Estimating Jobs

If you are unsure which compute pool selector to use for your job, you can estimate the job using the procedures in the Neo4j_Graph_Analytics.estimate_experimental schema. The schema mirrors the algorithm procedures, but instead of computing the results, it estimates how much memory the job would require and suggests a compute pool selector based on that memory requirement.

Estimating a Job

Let’s say you want to run the Weakly Connected Components algorithm on a graph stored in the EXAMPLE_DB.DATA_SCHEMA schema.

CALL Neo4j_Graph_Analytics.graph.wcc('CPU_X64_XS', {
    'project': {
        'nodeTables': ['EXAMPLE_DB.DATA_SCHEMA.NODES'],
        'relationshipTables': {
            'EXAMPLE_DB.DATA_SCHEMA.RELATIONSHIPS': {
                'sourceTable': 'EXAMPLE_DB.DATA_SCHEMA.NODES',
                'targetTable': 'EXAMPLE_DB.DATA_SCHEMA.NODES',
                'orientation': 'NATURAL'
            }
        }
    },
    'compute': { 'consecutiveIds': true },
    'write': [{
        'nodeLabel': 'NODES',
        'outputTable': 'EXAMPLE_DB.DATA_SCHEMA.NODES_COMPONENTS'
    }]
});

The compute pool selector we use in the example is CPU_X64_XS, which is the smallest compute pool selector available.

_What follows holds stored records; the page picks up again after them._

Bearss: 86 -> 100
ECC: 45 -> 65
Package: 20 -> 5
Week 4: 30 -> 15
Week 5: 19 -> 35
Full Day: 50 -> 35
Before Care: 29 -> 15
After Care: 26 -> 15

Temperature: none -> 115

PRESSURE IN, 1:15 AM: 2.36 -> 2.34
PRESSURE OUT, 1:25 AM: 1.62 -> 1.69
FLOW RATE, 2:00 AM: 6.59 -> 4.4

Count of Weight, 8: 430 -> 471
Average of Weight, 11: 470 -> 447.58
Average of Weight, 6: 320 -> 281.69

The depending on the size of the graph, this selector might not be sufficient to run the job. Unfortunately, this is not known until the job is executed and while we might be able to project the graph, the computation might still fail to due to insufficient memory.

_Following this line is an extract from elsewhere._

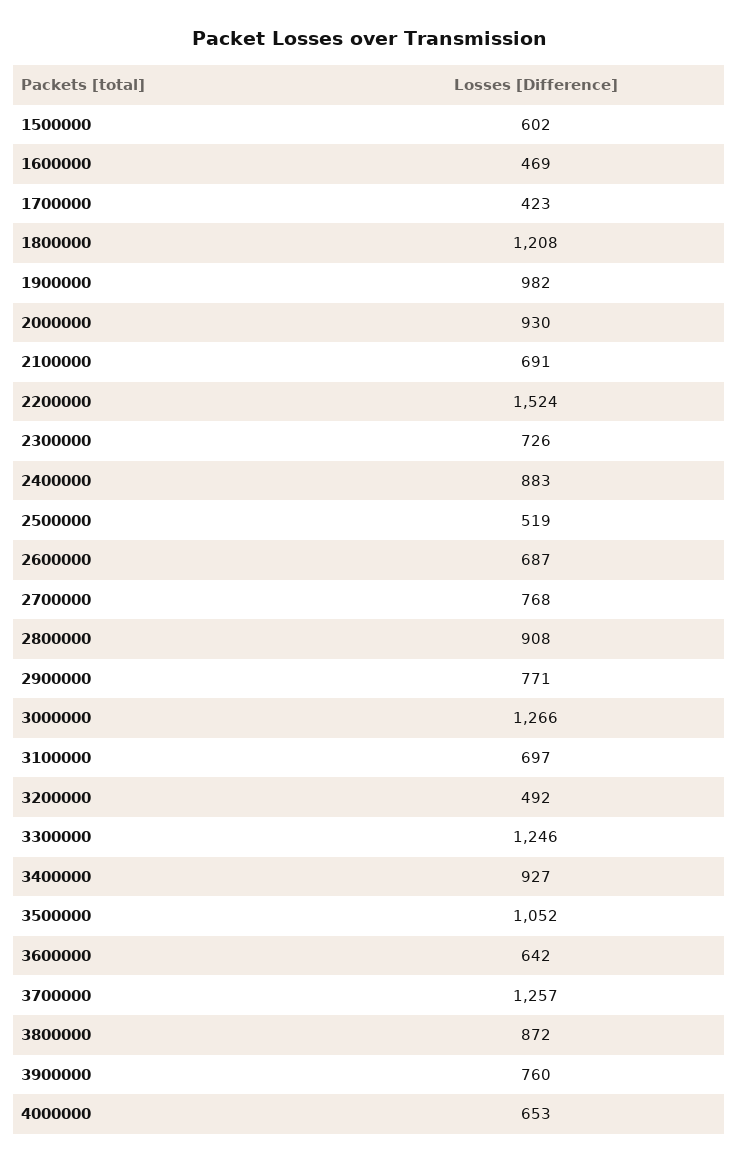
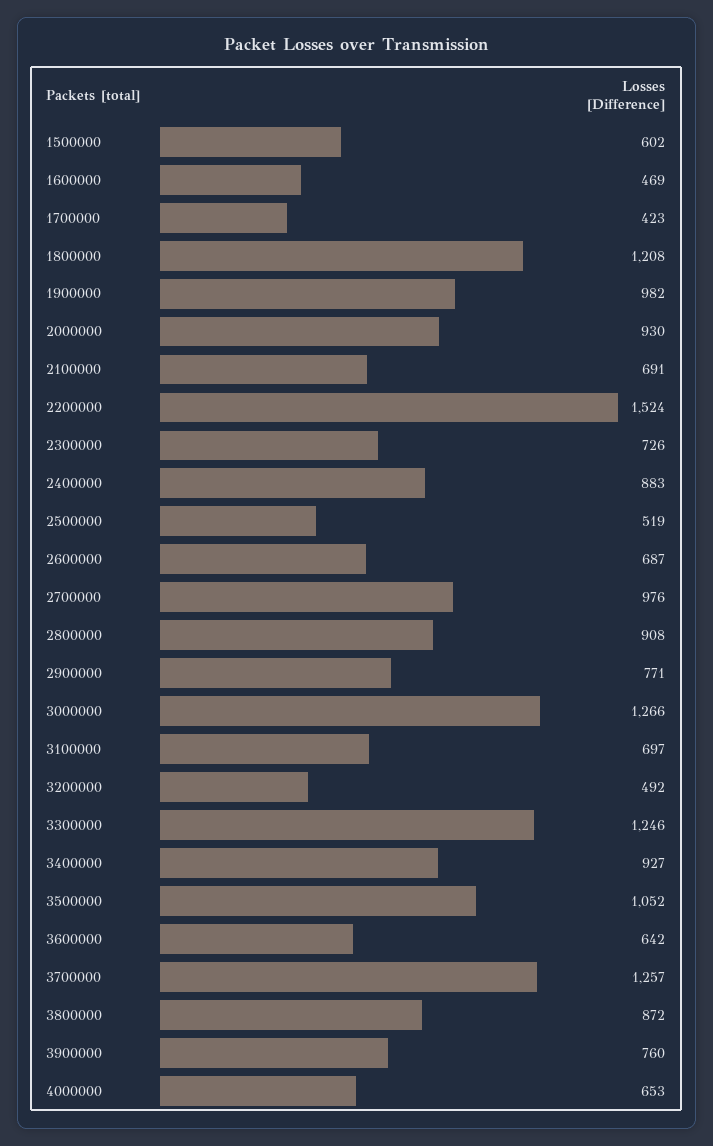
2700000: 768 -> 976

To get a better idea of the memory requirements, we can use the estimate procedure instead:

CALL Neo4j_Graph_Analytics.estimate_experimental.wcc('CPU_X64_XS', {
    'project': {
        'nodeTables': ['EXAMPLE_DB.DATA_SCHEMA.NODES'],
        'relationshipTables': {
            'EXAMPLE_DB.DATA_SCHEMA.RELATIONSHIPS': {
                'sourceTable': 'EXAMPLE_DB.DATA_SCHEMA.NODES',
                'targetTable': 'EXAMPLE_DB.DATA_SCHEMA.NODES',
                'orientation': 'NATURAL'
            }
        }
    },
    'compute': { 'consecutiveIds': true },
    'write': [{
        'nodeLabel': 'NODES',
        'outputTable': 'EXAMPLE_DB.DATA_SCHEMA.NODES_COMPONENTS'
    }]
});

As you can see, the procedure configuration is exactly the same as for the wcc procedure. Note, that we also need to provide a compute pool selector, as this triggers a job to estimate the memory requirements. However, that job will not project the graph or compute the results, so using the smallest pool selector is fine. You might however consider changing the number of compute nodes on that pool if more uses are using this selector at the same time.

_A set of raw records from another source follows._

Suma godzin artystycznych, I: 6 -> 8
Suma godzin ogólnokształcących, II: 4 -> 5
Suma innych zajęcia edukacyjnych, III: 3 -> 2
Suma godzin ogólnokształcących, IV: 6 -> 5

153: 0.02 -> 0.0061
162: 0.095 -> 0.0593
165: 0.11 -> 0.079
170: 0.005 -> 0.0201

Running this procedure will return the same job result layout as the wcc procedure, but with a different JOB_RESULT.

Table 1. Results
JOB_ID JOB_STATUS JOB_START JOB_END JOB_RESULT

job_42

SUCCESS

..

..

{
  "arguments": {
    "node_count": 10000000,
    "node_label_count": 1,
    "node_property_count": 1,
    "relationship_count": 500000000,
    "relationship_property_count": 1,
    "relationship_type_count": 1
  },
  "estimation": {
    "bytes_total": 6012198024
  },
  "recommendation": {
    "pool_selector": "CPU_X64_M",
  }
}

The JOB_RESULT contains the following information:

  • arguments contains information about the counts we inferred from the node and relationship table. This includes row count, but also the number of columns to infer the property count.

  • estimation is the raw result of the estimation job, which contains the total number of bytes that would be required to run the job.

  • recommendation contains the recommended compute pool selector based on the estimated memory requirements.

The example shows, that the job would require about 6 GB of memory to run and recommends the CPU_X64_M compute pool selector. The CPU_X64_XS compute pool provide 6 GB of memory, but we need to consider memory for the operation system and other processed on the compute node. Of course, the job will still start with the smaller compute pool, but it is likely to fail due to insufficient memory.

Once the result is computed, you can change the schema to estimate_experimental to graph and run the job again with the recommended compute pool selector:

Estimation Input

Note, that the recommendation is based on counting the number of rows in the node and relationship tables. If your tables are actually views, and involve a complex query execution, this might result in unexpected costs on the consumer side.